Interventions
What Might Fit You.
Cognitive Processing Therapy (CPT).
CPT is one specific type of Cognitive Behavioral Therapy. It is a 12-session psychotherapy for PTSD and is recommended to meet weekly.
Trauma can change the way you think about yourself and the world. You may believe you are to blame for what happened or that the world is a dangerous place. These kinds of thoughts keep you stuck in your PTSD and cause you to miss out on things you used to enjoy.
CPT teaches you a new way to handle these upsetting thoughts. In CPT, you will learn skills that can help you decide whether there are more helpful ways to think about your trauma. You will learn how to examine whether the facts support your thought or do not support your thought. And ultimately, you can decide whether or not it makes sense to take a new perspective.
Source: National Center for PTSD
Cognitive Behavior Therapy (CBT).
CBT is a form of psychological treatment that has been demonstrated to be effective for a range of problems including depression, anxiety disorders, alcohol and drug use problems, marital problems, eating disorders, and severe mental illness.
CBT treatment usually involves efforts to change thinking patterns.

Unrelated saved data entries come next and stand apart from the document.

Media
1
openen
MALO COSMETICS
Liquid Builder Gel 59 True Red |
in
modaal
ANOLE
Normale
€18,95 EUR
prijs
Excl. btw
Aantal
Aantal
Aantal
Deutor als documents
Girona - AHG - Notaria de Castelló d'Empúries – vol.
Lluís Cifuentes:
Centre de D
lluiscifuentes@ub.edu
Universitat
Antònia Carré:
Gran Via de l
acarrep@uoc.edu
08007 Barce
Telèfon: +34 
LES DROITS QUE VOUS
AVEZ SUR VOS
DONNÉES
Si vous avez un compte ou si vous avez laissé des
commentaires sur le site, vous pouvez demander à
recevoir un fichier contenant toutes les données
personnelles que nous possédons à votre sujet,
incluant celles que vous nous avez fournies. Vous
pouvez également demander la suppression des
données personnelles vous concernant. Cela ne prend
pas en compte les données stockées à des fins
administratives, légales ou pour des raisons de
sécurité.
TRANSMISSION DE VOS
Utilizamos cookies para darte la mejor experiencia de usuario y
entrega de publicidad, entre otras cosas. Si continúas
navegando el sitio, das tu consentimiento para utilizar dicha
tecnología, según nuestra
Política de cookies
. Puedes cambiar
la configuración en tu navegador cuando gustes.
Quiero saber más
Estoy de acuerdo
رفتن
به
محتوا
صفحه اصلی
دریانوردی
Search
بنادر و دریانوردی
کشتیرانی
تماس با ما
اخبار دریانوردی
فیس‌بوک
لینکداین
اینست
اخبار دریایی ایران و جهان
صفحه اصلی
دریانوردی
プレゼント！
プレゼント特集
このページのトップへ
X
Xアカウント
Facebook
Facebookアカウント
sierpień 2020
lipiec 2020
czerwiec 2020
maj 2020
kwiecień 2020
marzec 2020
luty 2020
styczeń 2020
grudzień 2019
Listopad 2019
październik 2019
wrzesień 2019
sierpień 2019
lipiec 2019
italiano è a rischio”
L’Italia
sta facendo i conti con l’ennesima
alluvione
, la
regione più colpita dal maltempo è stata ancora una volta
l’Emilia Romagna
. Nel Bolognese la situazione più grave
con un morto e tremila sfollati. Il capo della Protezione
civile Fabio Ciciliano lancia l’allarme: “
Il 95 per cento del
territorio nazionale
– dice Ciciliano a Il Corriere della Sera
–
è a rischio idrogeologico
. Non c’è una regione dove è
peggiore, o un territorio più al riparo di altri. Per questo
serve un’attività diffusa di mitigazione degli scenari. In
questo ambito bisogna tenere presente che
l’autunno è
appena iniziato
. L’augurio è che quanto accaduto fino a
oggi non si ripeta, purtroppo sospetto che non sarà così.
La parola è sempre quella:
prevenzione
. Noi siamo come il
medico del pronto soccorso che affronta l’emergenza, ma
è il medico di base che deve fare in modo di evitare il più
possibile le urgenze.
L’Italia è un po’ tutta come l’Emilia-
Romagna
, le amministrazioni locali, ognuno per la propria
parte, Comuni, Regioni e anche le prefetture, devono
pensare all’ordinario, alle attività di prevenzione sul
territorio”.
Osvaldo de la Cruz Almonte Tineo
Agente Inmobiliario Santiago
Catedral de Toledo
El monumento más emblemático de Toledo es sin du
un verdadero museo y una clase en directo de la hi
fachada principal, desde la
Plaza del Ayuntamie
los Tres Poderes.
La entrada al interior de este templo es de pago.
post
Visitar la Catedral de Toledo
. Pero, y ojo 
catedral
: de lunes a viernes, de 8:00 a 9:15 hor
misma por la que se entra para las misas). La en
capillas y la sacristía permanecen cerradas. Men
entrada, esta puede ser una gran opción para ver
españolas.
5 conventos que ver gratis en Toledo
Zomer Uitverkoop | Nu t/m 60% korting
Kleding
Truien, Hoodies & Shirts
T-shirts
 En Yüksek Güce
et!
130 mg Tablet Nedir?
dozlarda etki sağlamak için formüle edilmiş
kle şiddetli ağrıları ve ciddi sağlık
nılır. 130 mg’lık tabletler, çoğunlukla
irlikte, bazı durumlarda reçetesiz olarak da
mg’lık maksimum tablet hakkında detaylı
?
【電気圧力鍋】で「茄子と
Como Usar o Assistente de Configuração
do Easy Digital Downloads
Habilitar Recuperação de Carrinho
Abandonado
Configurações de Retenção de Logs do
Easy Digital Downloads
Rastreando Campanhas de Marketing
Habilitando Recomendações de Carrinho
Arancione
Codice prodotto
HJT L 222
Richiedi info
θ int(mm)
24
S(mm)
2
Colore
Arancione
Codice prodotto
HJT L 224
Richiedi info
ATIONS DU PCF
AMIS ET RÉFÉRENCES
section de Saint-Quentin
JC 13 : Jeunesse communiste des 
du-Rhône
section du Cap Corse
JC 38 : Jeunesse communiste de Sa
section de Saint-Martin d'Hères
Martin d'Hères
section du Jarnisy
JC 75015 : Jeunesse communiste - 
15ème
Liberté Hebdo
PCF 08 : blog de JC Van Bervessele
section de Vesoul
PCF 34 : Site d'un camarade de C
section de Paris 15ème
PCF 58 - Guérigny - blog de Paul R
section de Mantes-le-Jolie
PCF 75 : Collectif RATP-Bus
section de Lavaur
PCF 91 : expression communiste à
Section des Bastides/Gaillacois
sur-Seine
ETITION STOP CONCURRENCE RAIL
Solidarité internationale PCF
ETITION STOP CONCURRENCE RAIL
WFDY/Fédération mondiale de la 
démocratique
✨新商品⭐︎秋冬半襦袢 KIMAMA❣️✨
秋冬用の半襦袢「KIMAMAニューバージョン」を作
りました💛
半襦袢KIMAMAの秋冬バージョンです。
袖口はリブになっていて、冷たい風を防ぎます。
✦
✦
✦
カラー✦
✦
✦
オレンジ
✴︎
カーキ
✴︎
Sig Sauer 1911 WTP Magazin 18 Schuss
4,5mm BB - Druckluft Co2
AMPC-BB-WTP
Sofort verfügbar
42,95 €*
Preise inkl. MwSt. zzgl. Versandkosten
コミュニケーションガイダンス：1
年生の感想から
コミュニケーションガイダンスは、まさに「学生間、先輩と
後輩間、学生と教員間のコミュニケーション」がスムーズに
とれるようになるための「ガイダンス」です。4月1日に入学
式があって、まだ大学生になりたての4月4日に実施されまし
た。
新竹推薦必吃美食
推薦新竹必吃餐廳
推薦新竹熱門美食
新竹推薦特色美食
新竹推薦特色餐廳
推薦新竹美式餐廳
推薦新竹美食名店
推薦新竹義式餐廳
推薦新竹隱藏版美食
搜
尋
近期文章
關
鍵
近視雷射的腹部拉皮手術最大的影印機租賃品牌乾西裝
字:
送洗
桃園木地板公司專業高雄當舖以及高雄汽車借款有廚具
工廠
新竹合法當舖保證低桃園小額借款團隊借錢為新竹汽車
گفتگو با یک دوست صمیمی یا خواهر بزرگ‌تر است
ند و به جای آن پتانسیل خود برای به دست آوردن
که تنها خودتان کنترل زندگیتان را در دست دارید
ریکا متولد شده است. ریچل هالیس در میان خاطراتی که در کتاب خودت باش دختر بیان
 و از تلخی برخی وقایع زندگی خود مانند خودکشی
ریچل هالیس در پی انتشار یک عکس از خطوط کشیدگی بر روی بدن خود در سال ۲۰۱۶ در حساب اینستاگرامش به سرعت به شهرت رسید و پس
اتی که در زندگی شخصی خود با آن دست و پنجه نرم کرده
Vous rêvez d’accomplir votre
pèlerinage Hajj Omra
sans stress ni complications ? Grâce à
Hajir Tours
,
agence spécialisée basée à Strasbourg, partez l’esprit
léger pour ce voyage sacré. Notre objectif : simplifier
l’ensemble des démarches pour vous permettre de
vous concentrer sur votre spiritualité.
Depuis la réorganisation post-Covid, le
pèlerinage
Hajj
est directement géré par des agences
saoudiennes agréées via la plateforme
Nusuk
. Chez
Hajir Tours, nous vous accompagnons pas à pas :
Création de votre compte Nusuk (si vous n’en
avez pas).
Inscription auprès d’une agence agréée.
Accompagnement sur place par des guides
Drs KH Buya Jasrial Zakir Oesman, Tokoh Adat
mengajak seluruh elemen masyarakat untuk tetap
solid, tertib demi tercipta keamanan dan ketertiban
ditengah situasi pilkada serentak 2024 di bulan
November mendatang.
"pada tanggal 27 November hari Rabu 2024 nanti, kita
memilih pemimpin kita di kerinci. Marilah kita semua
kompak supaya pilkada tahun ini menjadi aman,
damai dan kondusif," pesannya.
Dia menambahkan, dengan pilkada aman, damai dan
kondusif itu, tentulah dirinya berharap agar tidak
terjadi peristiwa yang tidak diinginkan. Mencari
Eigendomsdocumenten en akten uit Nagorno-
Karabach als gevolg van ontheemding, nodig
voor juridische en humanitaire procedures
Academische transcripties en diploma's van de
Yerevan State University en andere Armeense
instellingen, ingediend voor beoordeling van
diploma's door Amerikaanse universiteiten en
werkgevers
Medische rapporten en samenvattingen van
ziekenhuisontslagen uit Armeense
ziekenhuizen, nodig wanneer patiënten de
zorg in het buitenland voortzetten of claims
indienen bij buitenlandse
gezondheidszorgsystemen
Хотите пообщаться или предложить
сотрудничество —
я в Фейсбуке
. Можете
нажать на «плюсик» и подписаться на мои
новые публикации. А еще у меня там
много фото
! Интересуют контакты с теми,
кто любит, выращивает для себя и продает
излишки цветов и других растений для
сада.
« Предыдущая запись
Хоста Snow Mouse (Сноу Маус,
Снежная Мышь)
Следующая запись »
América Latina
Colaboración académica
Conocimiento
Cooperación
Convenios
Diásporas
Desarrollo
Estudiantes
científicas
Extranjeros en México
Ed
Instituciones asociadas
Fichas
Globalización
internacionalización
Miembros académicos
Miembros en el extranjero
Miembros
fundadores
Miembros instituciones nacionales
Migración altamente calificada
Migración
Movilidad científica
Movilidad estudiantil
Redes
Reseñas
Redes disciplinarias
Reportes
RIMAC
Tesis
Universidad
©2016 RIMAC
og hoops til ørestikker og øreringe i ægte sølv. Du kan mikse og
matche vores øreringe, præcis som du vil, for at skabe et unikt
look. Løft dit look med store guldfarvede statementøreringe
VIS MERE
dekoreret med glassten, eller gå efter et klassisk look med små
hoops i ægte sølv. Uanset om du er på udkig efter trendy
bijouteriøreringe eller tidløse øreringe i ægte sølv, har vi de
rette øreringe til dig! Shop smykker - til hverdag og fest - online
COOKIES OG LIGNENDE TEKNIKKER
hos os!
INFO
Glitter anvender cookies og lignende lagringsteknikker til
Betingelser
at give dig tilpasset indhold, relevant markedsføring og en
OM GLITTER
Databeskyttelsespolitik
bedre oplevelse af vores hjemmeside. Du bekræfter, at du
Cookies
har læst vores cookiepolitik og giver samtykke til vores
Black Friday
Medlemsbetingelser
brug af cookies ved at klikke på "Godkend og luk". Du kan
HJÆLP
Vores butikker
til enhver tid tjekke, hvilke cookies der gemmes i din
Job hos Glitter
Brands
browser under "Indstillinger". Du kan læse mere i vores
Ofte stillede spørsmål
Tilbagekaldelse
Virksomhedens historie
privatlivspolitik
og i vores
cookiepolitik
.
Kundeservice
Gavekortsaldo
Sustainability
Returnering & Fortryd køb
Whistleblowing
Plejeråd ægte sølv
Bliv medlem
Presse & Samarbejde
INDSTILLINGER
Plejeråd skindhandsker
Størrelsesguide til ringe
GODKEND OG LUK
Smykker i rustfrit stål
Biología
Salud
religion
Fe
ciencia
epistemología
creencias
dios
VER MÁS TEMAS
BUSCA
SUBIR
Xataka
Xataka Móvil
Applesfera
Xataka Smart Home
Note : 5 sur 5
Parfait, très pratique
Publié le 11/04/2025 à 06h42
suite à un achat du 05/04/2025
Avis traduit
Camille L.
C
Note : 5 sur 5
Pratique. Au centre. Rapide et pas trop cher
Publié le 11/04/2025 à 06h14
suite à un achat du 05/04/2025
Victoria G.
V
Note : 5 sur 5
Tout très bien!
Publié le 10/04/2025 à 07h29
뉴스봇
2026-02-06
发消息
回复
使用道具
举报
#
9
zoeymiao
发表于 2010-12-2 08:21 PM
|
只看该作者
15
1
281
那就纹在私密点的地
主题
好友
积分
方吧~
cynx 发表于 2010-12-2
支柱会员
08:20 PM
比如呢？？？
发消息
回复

These strategies might include:
Learning to recognize one’s distortions in thinking that are creating problems, and then to reevaluate them in light of reality.
Gaining a better understanding of the behavior and motivation of others.
Using problem-solving skills to cope with difficult situations.
Learning to develop a greater sense of confidence in one’s own abilities.
CBT treatment also usually involves efforts to change behavioral patterns. These strategies might include:
Facing one’s fears instead of avoiding them.
Using role playing to prepare for potentially problematic interactions with others.
Learning to calm one’s mind and relax one’s body.
CBT places an emphasis on helping individuals learn to be their own therapists. Through exercises in the session as well as “homework” exercises outside of sessions, clients are helped to develop coping skills, whereby they can learn to change their own thinking, problematic emotions, and behavior.
Source: APA Div. 12 (Society of Clinical Psychology).
Dialectical Behavioral Therapy (DBT).
DBT relies on a theory of dialectics, or set of opposing truths, to resolve contradictory truths and experiences that occur in individuals’ lives. Individuals struggling with unstable emotions often perceive life events in “black and white” and may switch between extreme perceptions, or thoughts, and behaviors. For example, they may sometimes believe that they should be able to manage life challenges on their own without any support or assistance, but then quickly go to an opposite extreme of feeling completely helpless and unable to handle challenges or even ask for help. DBT looks for a synthesis, or mixture of the contradictory positions that satisfies both. In this example, the synthesis might be to develop skills in asking for help, or to accept help in order to become more independent. The most basic dialectic, or set of opposing truths, in DBT is Acceptance and Change: That we must accept ourselves as we are and the reality around us (acceptance: using mindfulness and reality acceptance skills) in order to enact new and more effective ways of being in the present (change: using crisis survival, emotion regulation, and interpersonal effectiveness skills) in order to create a life worth living.
Skills Training in Affective and Interpersonal Regulation (STAIR).
STAIR is an evidence-based, present-focused intervention that teaches skills for managing problems related to trauma (e.g., PTSD and depressive symptoms, anger, relationship issues). A full course of STAIR is recommended to meet weekly and will take 12-15 weeks to complete.
STAIR is a treatment that can be used with clients who do not wish to engage in trauma-focused work or who are primarily concerned with improving functioning in day-to-day life, becoming more skilled in managing their emotions and in improving relationships. STAIR can be used alone as a free-standing intervention. It has also been frequently used preceding trauma-focused work as a multipurpose alliance-building, symptom-reducing and mastery-enhancing intervention that supports and facilitates the effectiveness of trauma-focused work.